When Wednesday finally dawned, it was like Christmas morning. I was in a great mood the entire day, even if I ended up staying at the office longer than expected to finish my work. I didn’t care; I wasn’t going home to an empty house. There were warm bodies and warm food and smiles and kisses waiting for me. Wednesday had become my favorite day of the week.
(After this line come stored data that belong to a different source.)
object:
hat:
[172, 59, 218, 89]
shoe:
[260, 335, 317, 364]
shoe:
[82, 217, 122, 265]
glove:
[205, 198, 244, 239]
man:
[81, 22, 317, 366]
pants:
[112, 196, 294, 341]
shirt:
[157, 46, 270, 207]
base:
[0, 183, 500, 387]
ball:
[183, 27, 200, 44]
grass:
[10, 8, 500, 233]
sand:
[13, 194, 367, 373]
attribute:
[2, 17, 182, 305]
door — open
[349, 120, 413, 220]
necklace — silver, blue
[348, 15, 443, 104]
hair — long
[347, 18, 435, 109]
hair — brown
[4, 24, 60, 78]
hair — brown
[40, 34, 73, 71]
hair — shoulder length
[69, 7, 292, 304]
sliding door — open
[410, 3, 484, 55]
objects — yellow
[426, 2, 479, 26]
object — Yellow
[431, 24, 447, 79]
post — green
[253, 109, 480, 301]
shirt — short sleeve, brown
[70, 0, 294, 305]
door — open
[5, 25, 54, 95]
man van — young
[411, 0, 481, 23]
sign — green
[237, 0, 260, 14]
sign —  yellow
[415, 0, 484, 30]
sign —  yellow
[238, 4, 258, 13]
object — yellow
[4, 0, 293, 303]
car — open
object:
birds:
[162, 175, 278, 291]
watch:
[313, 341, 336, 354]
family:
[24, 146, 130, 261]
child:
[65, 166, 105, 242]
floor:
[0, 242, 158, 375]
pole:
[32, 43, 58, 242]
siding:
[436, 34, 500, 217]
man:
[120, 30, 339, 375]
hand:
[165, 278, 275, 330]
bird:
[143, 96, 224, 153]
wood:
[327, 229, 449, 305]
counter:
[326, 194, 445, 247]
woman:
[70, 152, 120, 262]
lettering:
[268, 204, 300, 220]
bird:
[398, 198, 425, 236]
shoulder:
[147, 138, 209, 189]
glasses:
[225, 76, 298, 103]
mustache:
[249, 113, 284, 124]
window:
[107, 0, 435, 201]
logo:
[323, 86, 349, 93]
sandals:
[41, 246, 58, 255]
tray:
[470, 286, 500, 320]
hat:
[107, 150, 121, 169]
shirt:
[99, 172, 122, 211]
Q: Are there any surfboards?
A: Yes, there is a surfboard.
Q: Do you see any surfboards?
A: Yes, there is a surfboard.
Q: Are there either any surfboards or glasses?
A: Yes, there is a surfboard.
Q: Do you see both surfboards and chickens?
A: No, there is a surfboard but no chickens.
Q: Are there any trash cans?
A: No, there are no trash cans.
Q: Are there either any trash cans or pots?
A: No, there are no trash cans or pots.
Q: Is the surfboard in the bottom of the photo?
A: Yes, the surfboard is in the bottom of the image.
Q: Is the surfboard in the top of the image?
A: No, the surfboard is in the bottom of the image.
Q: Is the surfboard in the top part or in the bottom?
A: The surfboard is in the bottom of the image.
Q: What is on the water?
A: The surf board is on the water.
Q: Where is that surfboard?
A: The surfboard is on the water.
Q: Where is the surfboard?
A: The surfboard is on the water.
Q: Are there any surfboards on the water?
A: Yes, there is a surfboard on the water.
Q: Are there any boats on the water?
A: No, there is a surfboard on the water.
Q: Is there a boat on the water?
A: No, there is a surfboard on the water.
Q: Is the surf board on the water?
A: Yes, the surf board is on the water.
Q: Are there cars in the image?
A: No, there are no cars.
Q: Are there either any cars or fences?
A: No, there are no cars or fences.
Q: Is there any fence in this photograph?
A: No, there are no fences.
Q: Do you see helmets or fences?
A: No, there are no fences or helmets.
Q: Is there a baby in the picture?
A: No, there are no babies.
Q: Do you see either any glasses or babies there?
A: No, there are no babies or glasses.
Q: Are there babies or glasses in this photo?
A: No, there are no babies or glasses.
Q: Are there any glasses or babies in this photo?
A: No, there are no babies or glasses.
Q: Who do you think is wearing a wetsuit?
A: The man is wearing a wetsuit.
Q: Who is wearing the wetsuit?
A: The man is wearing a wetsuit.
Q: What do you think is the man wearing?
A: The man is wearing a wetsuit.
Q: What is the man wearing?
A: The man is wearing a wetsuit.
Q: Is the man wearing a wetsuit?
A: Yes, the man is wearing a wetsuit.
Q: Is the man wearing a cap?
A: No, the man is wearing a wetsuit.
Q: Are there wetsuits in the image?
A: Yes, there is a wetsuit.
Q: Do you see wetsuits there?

Well, second to Friday through Sunday.
When I pulled up to their house and knocked on the door, I was greeted with the expected hugs and a quick kiss and greeting from each of them.
“Oh God,” I moaned. “Smells so good!” I walked past them, straight into the kitchen. “What are you making in here?”
“Nice to see you too, darling,” Noah joked.
“Steaks for my carnivore.”
“You are too good to me, Jay,” I said, walking over to kiss him again.
“Wait until you see what Noah made for dessert.” His lips turned up against mine.
As he wrapped his arms around me beneath my suit jacket, I turned to look at Noah over my shoulder, eyebrows raised.
“It’s a surprise. Nothing fancy, though. Don’t get too excited.”
“What can I help with?” I asked.
“Well, you gotta let me go so I can get back out to the barbecue and grab the meat,” Jay said, making caveman grunting noises. “Why don’t you help Noah set the table?”
“I’ll grab your meat…” I half-whispered then giggled.
“Come on, naughty girl,” Noah said, taking my hand.
He led me to the cabinet then handed me plates and silverware, bringing the wine glasses himself. As we put everything in its place, I wondered if Noah and Jay ever fought, and if so, what about? I’d never heard them arguing about anything important, and Jonathan had never really told me about major disagreements during the time we’d worked together. I decided to ask at some point, but then got distracted as Noah handed me a beautiful goblet of red liquid. Come to Mama, I thought as I inhaled the delicious bouquet and took my first sip.
I took my jacket off, setting it on the back of my chair, and as we waited for Jonathan to come back inside, I surveyed the table. Looked like they’d made twice-baked potatoes and a salad, too. I smiled, salivating over the food and company. Jay brought the steaks in, and soon enough, the table was a flurry of moans of happiness over our food. Everything was so delicious, and like the week before, exactly what I’d needed in the middle of a hectic and stressful week.
“How’s the trial?” Jay asked, following up on a conversation we’d had via email earlier.
Shrugging, I sipped my wine and thought about how it was really going. “Okay, I guess. I may need to work late Friday, which completely sucks.”
They nodded and grimaced in empathy. I knew they both understood.
“Do you guys ever fight?” I asked, remembering my feeling from before.
They looked at me and laughed. “All the time,” Jay said.
“Toilet paper, vacation spots, Jay’s mom,” Noah said. “All the normal shit.”
I really wanted to know more about Jay’s mom but decided it wasn’t the right time to ask. “Sure, but do you ever have knock-down, drag-out fights?”
A look was shared between them as they clasped hands. “Yeah. One or two.”